Menina com CPF na mão. Foto: Reprodução

Um levantamento da Junta Comercial do Rio de Janeiro revelou que 166 empresas no estado têm sócios com idades entre 2 e 16 anos. Muitos desses registros envolvem crianças que tiveram seus CPFs usados por familiares sem consentimento, ficando vulneráveis a dívidas milionárias ainda na infância.

Segundo a GloboNews, em alguns casos, dois irmãos de 8 e 9 anos, os menores aparecem como sócios de até quatro companhias diferentes. A jornalista Renata Furst descobriu que era sócia de empresas desde os 6 anos, quando cartas de cobrança por dívidas de empresas falidas começaram a chegar em sua casa.

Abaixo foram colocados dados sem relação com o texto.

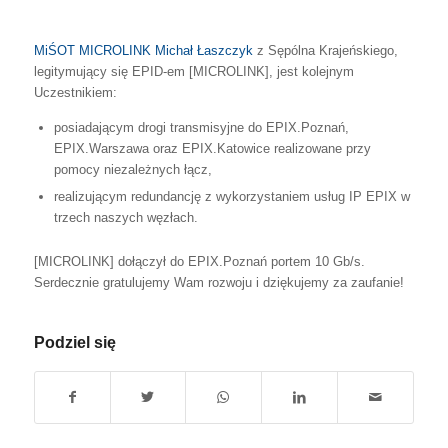
MiŚOT
MICROLINK Michał Łaszczyk
z Sępólna Krajeńskiego,
legitymujący się EPID-em [
MICROLINK
], jest kolejnym
Uczestnikiem:
posiadającym drogi transmisyjne do EPIX.Poznań,
EPIX.Warszawa oraz EPIX.Katowice realizowane przy
pomocy niezależnych łącz,
realizującym redundancję z wykorzystaniem usług IP EPIX w
trzech naszych węzłach.
[
MICROLINK
] dołączył do EPIX.Poznań portem 10 Gb/s.
Serdecznie gratulujemy Wam rozwoju i dziękujemy za zaufanie!
Podziel się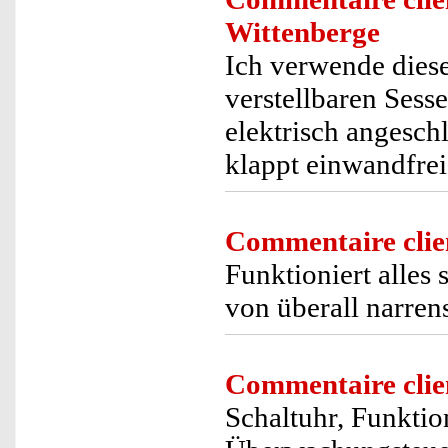
Wittenberge
Ich verwende dies
verstellbaren Sess
elektrisch angesch
klappt einwandfrei
Commentaire clie
Funktioniert alles 
von überall narren
Commentaire clie
Schaltuhr, Funkti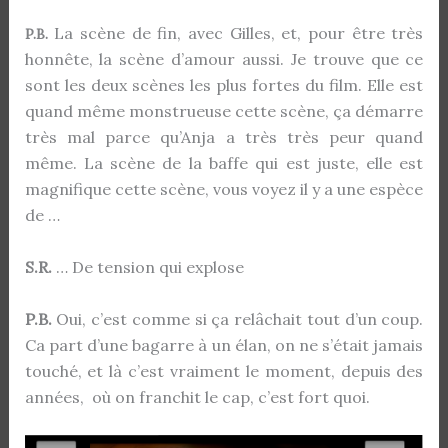
La scène de fin, avec Gilles, et, pour être très
P.B.
honnête, la scène d’amour aussi. Je trouve que ce
sont les deux scènes les plus fortes du film. Elle est
quand même monstrueuse cette scène, ça démarre
très mal parce qu’Anja a très très peur quand
même. La scène de la baffe qui est juste, elle est
magnifique cette scène, vous voyez il y a une espèce
de …
S.R.
… De tension qui explose
P.B.
Oui, c’est comme si ça relâchait tout d’un coup.
Ca part d’une bagarre à un élan, on ne s’était jamais
touché, et là c’est vraiment le moment, depuis des
années, où on franchit le cap, c’est fort quoi.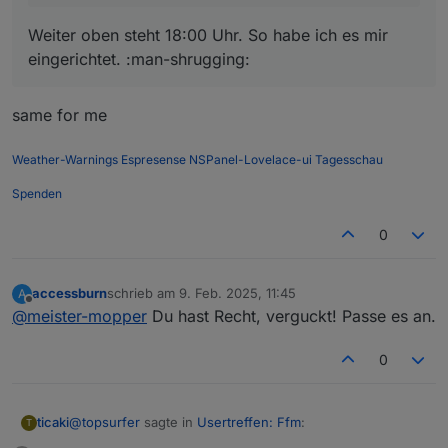
Weiter oben steht 18:00 Uhr. So habe ich es mir
eingerichtet. :man-shrugging:
same for me
Weather-Warnings
Espresense
NSPanel-Lovelace-ui
Tagesschau
Spenden
0
accessburn
schrieb am
9. Feb. 2025, 11:45
A
zuletzt editiert von
Offline
@
meister-mopper
Du hast Recht, verguckt! Passe es an.
0
@
topsurfer
sagte in
Usertreffen: Ffm
:
ticaki
T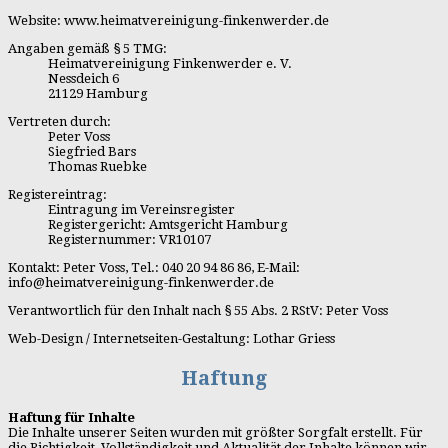
Website: www.heimatvereinigung-finkenwerder.de
Angaben gemäß § 5 TMG:
Heimatvereinigung Finkenwerder e. V.
Nessdeich 6
21129 Hamburg
Vertreten durch:
Peter Voss
Siegfried Bars
Thomas Ruebke
Registereintrag:
Eintragung im Vereinsregister
Registergericht: Amtsgericht Hamburg
Registernummer: VR10107
Kontakt: Peter Voss, Tel.: 040 20 94 86 86, E-Mail:
info@heimatvereinigung-finkenwerder.de
Verantwortlich für den Inhalt nach § 55 Abs. 2 RStV: Peter Voss
Web-Design / Internetseiten-Gestaltung: Lothar Griess
Haftung
Haftung für Inhalte
Die Inhalte unserer Seiten wurden mit größter Sorgfalt erstellt. Für
die Richtigkeit, Vollständigkeit und Aktualität der Inhalte können wir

A gerente de projetos Rafaella D’Avila descobriu aos 23 anos que tinha mais de R$ 2,5 milhões em dívidas, resultado de empréstimos feitos por sua mãe em seu nome. Histórias semelhantes também atingem pessoas como o analista de sistemas André Santos, que só soube aos 15 anos que estava registrado como sócio de uma empresa. Hoje, ele ainda enfrenta processos e dívidas que não contraiu.

Especialistas apontam que a legislação brasileira permite a inclusão de menores como sócios com autorização dos pais, mas não prevê mecanismos que evitem abusos. Na prática, muitos jovens se tornam responsáveis por dívidas trabalhistas e tributárias ao atingir a maioridade.